• Problem statement: Continue the commentary on Newt Gingrich's moon-mining proposal, picking up after its final sentence.

• Passage shown:
________________________

A Liberal Fascist laughing.
An even better read is from a little earlier than that at National ReviewMark Steyn spends four wonderful pages recalling Gingrich's comments about himself and plots involving massive government expense.  High speed maglev rail is kid stuff compared to what this National Socialist superman has in mind for the federal treasury ant your hip pocket.  This in particular Romney quote about Gingrich caught my eye (emphasis mine):
Vote for Newt and work with me in the mines.
With his numbers sinking, Mitt was driven to go negative. Asked where his policies differed from Gingrich’s, Romney cut to the chase: “We could start with his idea to have a lunar colony that would mine minerals from the moon.” You can’t tell the players without a scorecard, folks. Both leading conservative candidates have supported government mandates on health care. Both leading conservative candidates have supported massive expansion of entitlements. But they differ on the critical issue of whether we should use large numbers of welfare claimants to mine unpasteurized green cheese from the dark side of the moon. To be fair to Gingrich, he’s generally sounder on economic issues than Romney: Mitt’s reforms would leave us with a corporate-tax rate twice as high as Newt’s, and, in contrast to the Gingrich abolition of taxes on capital gains, Romney is proposing to end them only for those making under $200,000 because it would be wrong to “spend our precious tax dollars for a tax cut.” When “conservatives” think tax cuts are government “spending,” who needs Nancy Pelosi and Barney Frank?
If you think Steyn and Romney are puffing a bit, let's cut to the video of Newt defending his moon mining idea, straight from a Jules Verne novel:
Of course, now it is "for the children".  Children who saw the original Star Trek, or the reruns, and thought that the government could send rescue workers through a transporter to the Louisiana Superdome in the aftermath of hurricane Kartrina can dream of working beside sexy moon maidens, or for them.

Mining the moon with the technology we have today carries with it an incredibly negative return on expenditure, especially as a public works project.  If government would just get out of the way (including their habit of picking favorites with tax dollars), then the free market will find a way to visit heavenly bodies and extract marketable material for use wherever people want to use it, when it is practical to do so..

________________________

• The data:

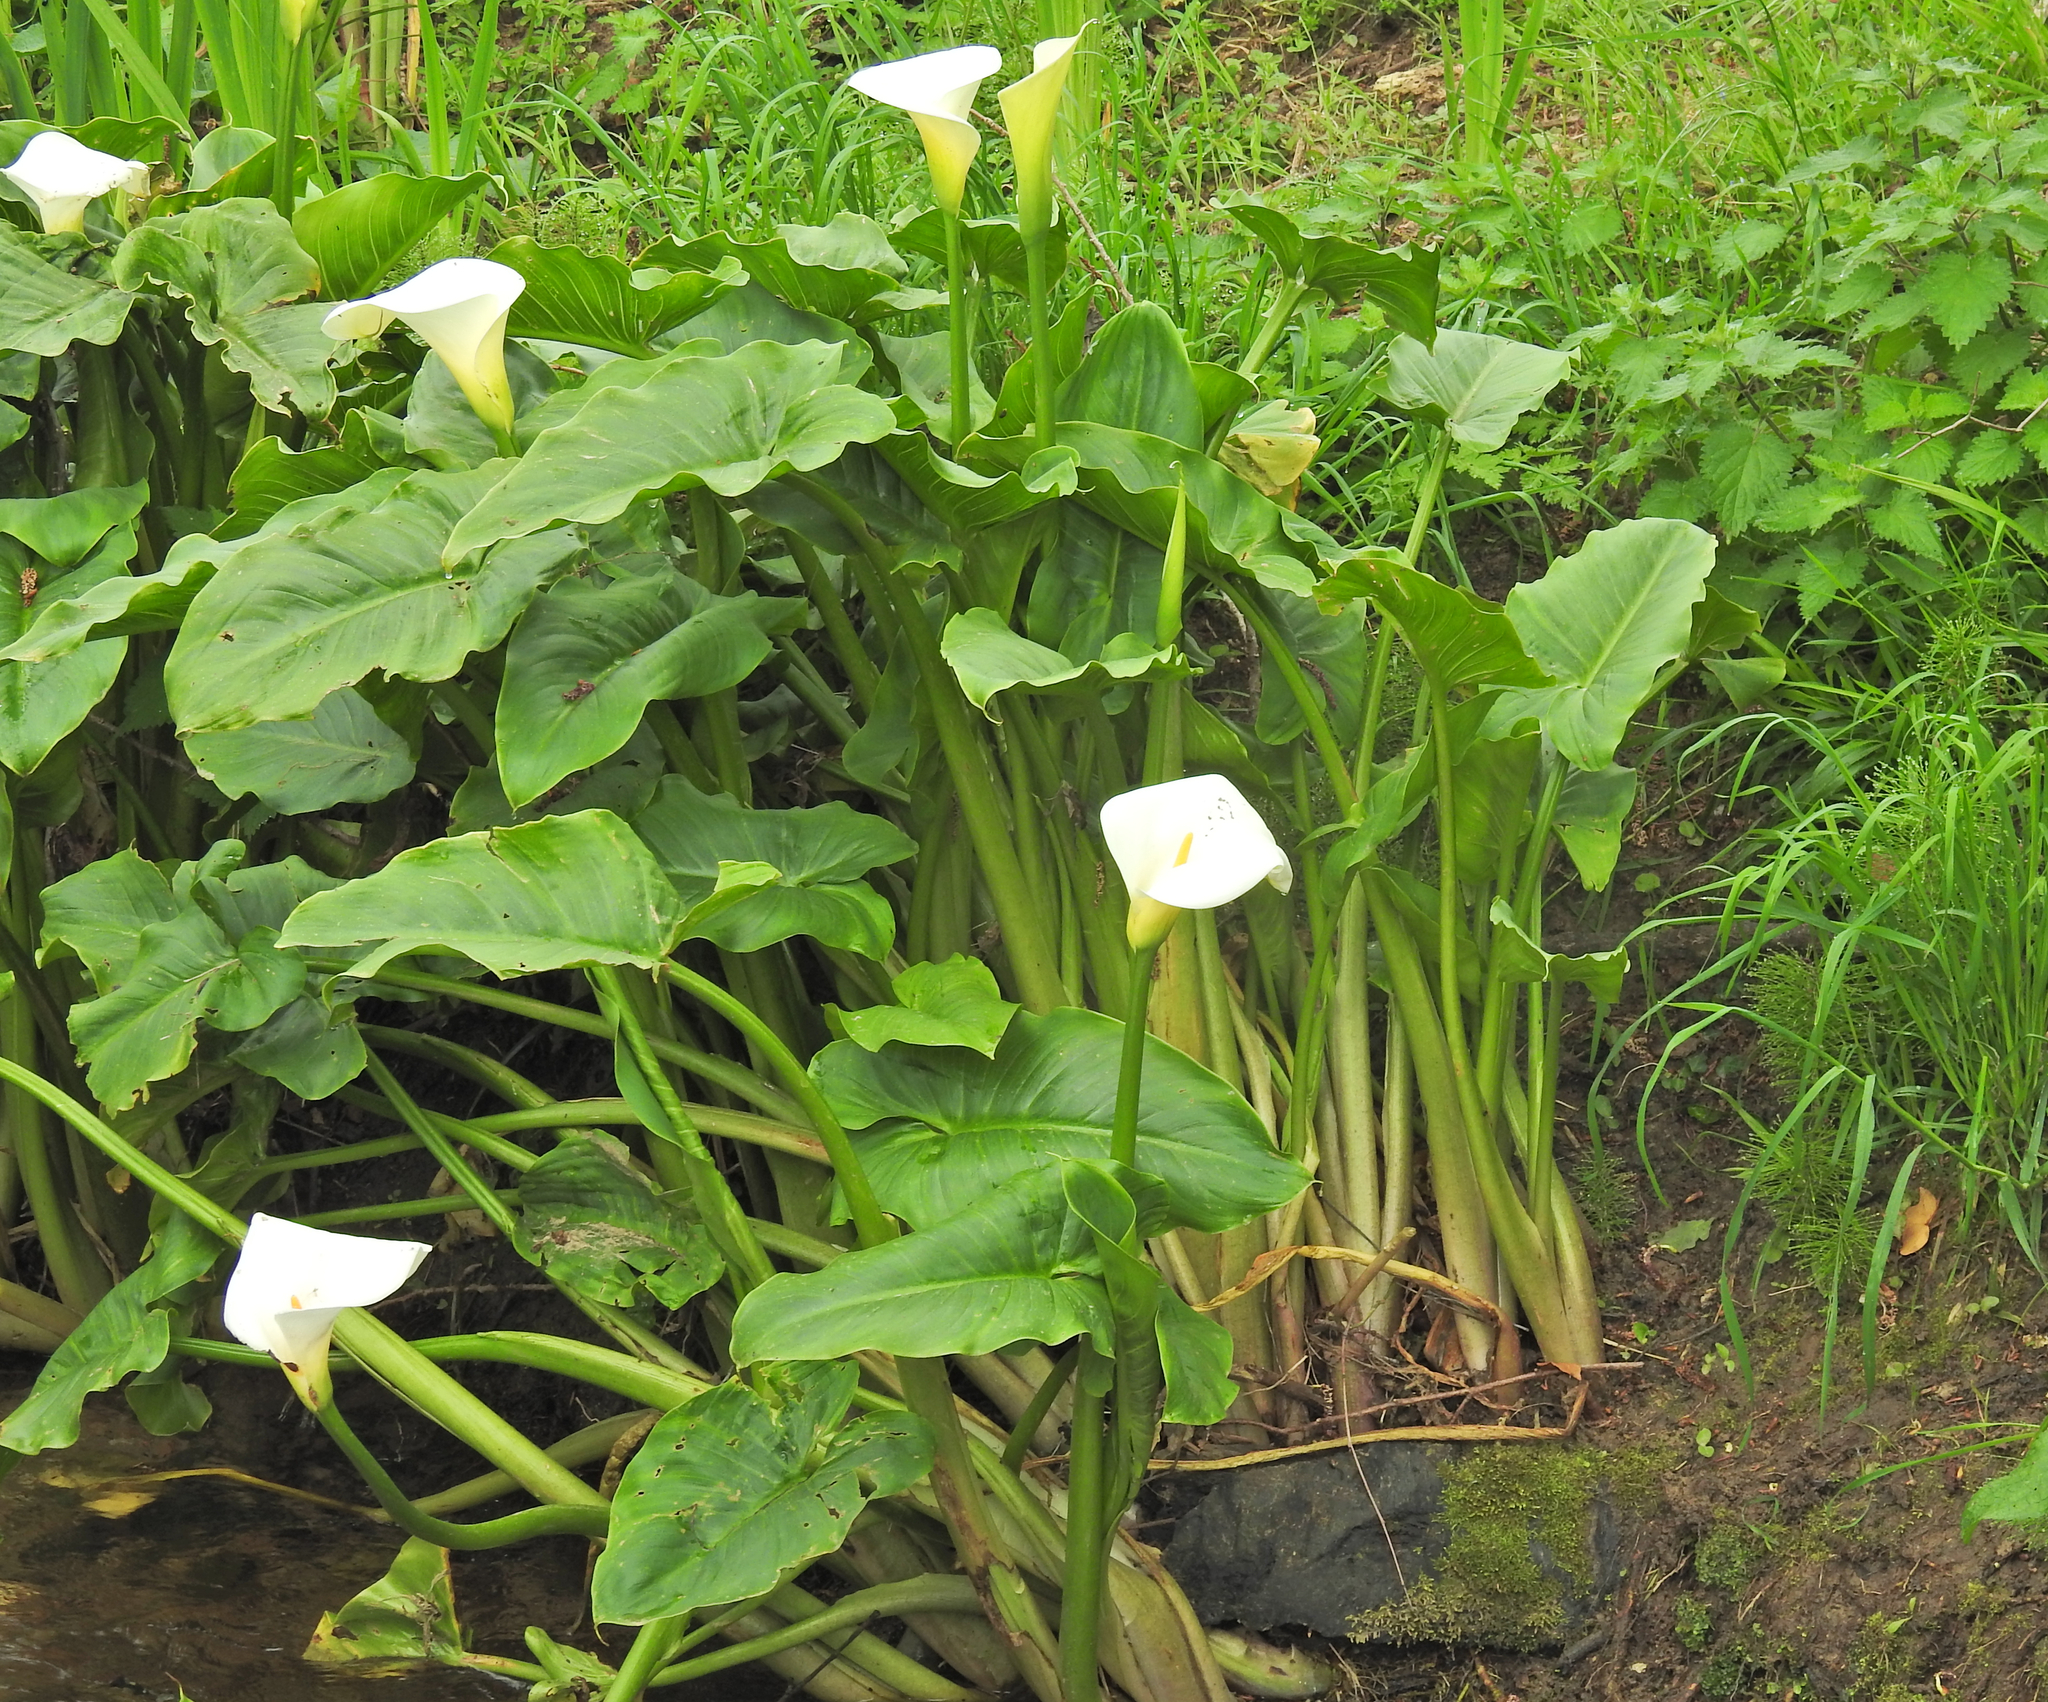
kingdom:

________________________

• Exercise answer:
In the 1930s, H. G. Wells coined the term Liberal Fascism:
H.G. Wells's ‘Liberal Fascism’

Philip Coupland

Abstract

During the 1930s H.G. Wells's theory of revolutionary praxis centred around a concept of ‘liberal fascism’ whereby the Wellsian ‘liberal’ utopia would be achieved by an authoritarian élite. Taking inspiration from the militarized political movements of the 1930s, this marked a development in the Wellsian theory of revolution from the ‘open conspiracy’ of the 1920s. Although both communist and fascist movements evinced some of the desired qualities of a Wellsian vanguard, it was fascism rather than communism which came closest to Wells's ideal. However, in practice, despite the failure of approaches to parties of the left and centre as possible agents of revolution, Wells rejected the British Union of Fascists. The disparity between Wells's theory and his actions when faced by the reality of fascism echoes the unresolved tension between ends and means at the heart of the concept of ‘liberal fascism’.
Jonah Goldberg of National Review rediscovered the phrase and used it to title a book about the liberal roots of both fascism (National Socialism) and Progressiveism.  I now own the domain Liberal-Fascism.Com.

The more Newt Gingrich talks, the more he fits the mold of the Wellsian Liberal Fascist Superman to swoop down and save us all with technology, backed by massive monuments to government.

Interestingly enough, Newt Gingrich is quoted as commenting on Goldberg's book here:
Of the book former House Speaker Newt Gingrich says: 'Jonah Goldberg's Liberal Fascism will enrage many people on the left, but his dire thesis deserves serious attention.... Goldberg will lead you to new understanding and force you to think deeply.' Following Goldberg's remarks, a panel of experts will present their commentary on the book.
Maybe if he actually read the book he might have used different words.